→ Exercise objective: Word for word, restate the records that appear below.

[Collected data]
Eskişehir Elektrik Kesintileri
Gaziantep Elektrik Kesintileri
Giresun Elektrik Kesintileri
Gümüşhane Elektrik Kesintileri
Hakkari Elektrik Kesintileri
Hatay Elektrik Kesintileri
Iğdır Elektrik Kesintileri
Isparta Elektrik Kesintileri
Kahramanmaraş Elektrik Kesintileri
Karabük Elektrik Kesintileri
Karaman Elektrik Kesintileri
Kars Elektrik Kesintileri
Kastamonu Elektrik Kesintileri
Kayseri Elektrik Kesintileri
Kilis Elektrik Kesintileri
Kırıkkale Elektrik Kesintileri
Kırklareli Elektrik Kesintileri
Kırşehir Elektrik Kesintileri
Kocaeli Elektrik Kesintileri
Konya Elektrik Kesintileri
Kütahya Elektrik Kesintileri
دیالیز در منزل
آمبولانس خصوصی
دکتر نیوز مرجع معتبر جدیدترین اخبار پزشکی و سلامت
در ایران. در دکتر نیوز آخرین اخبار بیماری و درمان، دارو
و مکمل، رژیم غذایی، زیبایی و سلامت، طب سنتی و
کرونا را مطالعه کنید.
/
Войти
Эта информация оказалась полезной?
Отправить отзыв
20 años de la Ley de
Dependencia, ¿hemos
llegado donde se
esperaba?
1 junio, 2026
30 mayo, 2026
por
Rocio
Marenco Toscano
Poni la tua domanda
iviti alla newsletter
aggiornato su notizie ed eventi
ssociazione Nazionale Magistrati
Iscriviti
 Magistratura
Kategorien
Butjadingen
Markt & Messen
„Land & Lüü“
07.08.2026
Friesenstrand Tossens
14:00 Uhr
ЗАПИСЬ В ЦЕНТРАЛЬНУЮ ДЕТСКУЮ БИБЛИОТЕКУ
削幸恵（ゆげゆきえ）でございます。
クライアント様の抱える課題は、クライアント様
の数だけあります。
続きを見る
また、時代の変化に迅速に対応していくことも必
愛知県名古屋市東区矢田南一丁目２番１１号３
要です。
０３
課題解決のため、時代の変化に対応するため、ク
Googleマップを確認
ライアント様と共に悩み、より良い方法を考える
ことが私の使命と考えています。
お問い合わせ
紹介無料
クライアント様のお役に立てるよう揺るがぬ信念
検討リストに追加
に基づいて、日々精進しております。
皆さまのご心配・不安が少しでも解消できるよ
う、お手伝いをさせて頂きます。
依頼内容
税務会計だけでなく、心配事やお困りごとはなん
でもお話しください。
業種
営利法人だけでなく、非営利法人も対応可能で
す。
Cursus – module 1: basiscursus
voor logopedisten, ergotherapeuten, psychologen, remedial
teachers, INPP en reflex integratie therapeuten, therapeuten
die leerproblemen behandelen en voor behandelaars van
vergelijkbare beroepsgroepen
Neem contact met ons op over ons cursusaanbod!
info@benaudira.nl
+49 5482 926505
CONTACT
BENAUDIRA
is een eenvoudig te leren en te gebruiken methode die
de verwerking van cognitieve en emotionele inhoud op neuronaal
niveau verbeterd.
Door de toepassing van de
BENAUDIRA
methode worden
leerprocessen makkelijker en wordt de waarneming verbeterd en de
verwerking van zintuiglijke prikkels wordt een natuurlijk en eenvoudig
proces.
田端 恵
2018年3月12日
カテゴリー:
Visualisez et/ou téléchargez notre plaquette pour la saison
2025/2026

→ Response area:
Eskişehir Elektrik Kesintileri
Gaziantep Elektrik Kesintileri
Giresun Elektrik Kesintileri
Gümüşhane Elektrik Kesintileri
Hakkari Elektrik Kesintileri
Hatay Elektrik Kesintileri
Iğdır Elektrik Kesintileri
Isparta Elektrik Kesintileri
Kahramanmaraş Elektrik Kesintileri
Karabük Elektrik Kesintileri
Karaman Elektrik Kesintileri
Kars Elektrik Kesintileri
Kastamonu Elektrik Kesintileri
Kayseri Elektrik Kesintileri
Kilis Elektrik Kesintileri
Kırıkkale Elektrik Kesintileri
Kırklareli Elektrik Kesintileri
Kırşehir Elektrik Kesintileri
Kocaeli Elektrik Kesintileri
Konya Elektrik Kesintileri
Kütahya Elektrik Kesintileri
دیالیز در منزل
آمبولانس خصوصی
دکتر نیوز مرجع معتبر جدیدترین اخبار پزشکی و سلامت
در ایران. در دکتر نیوز آخرین اخبار بیماری و درمان، دارو
و مکمل، رژیم غذایی، زیبایی و سلامت، طب سنتی و
کرونا را مطالعه کنید.
/
Войти
Эта информация оказалась полезной?
Отправить отзыв
20 años de la Ley de
Dependencia, ¿hemos
llegado donde se
esperaba?
1 junio, 2026
30 mayo, 2026
por
Rocio
Marenco Toscano
Poni la tua domanda
iviti alla newsletter
aggiornato su notizie ed eventi
ssociazione Nazionale Magistrati
Iscriviti
 Magistratura
Kategorien
Butjadingen
Markt & Messen
„Land & Lüü“
07.08.2026
Friesenstrand Tossens
14:00 Uhr
ЗАПИСЬ В ЦЕНТРАЛЬНУЮ ДЕТСКУЮ БИБЛИОТЕКУ
削幸恵（ゆげゆきえ）でございます。
クライアント様の抱える課題は、クライアント様
の数だけあります。
続きを見る
また、時代の変化に迅速に対応していくことも必
愛知県名古屋市東区矢田南一丁目２番１１号３
要です。
０３
課題解決のため、時代の変化に対応するため、ク
Googleマップを確認
ライアント様と共に悩み、より良い方法を考える
ことが私の使命と考えています。
お問い合わせ
紹介無料
クライアント様のお役に立てるよう揺るがぬ信念
検討リストに追加
に基づいて、日々精進しております。
皆さまのご心配・不安が少しでも解消できるよ
う、お手伝いをさせて頂きます。
依頼内容
税務会計だけでなく、心配事やお困りごとはなん
でもお話しください。
業種
営利法人だけでなく、非営利法人も対応可能で
す。
Cursus – module 1: basiscursus
voor logopedisten, ergotherapeuten, psychologen, remedial
teachers, INPP en reflex integratie therapeuten, therapeuten
die leerproblemen behandelen en voor behandelaars van
vergelijkbare beroepsgroepen
Neem contact met ons op over ons cursusaanbod!
info@benaudira.nl
+49 5482 926505
CONTACT
BENAUDIRA
is een eenvoudig te leren en te gebruiken methode die
de verwerking van cognitieve en emotionele inhoud op neuronaal
niveau verbeterd.
Door de toepassing van de
BENAUDIRA
methode worden
leerprocessen makkelijker en wordt de waarneming verbeterd en de
verwerking van zintuiglijke prikkels wordt een natuurlijk en eenvoudig
proces.
田端 恵
2018年3月12日
カテゴリー:
Visualisez et/ou téléchargez notre plaquette pour la saison
2025/2026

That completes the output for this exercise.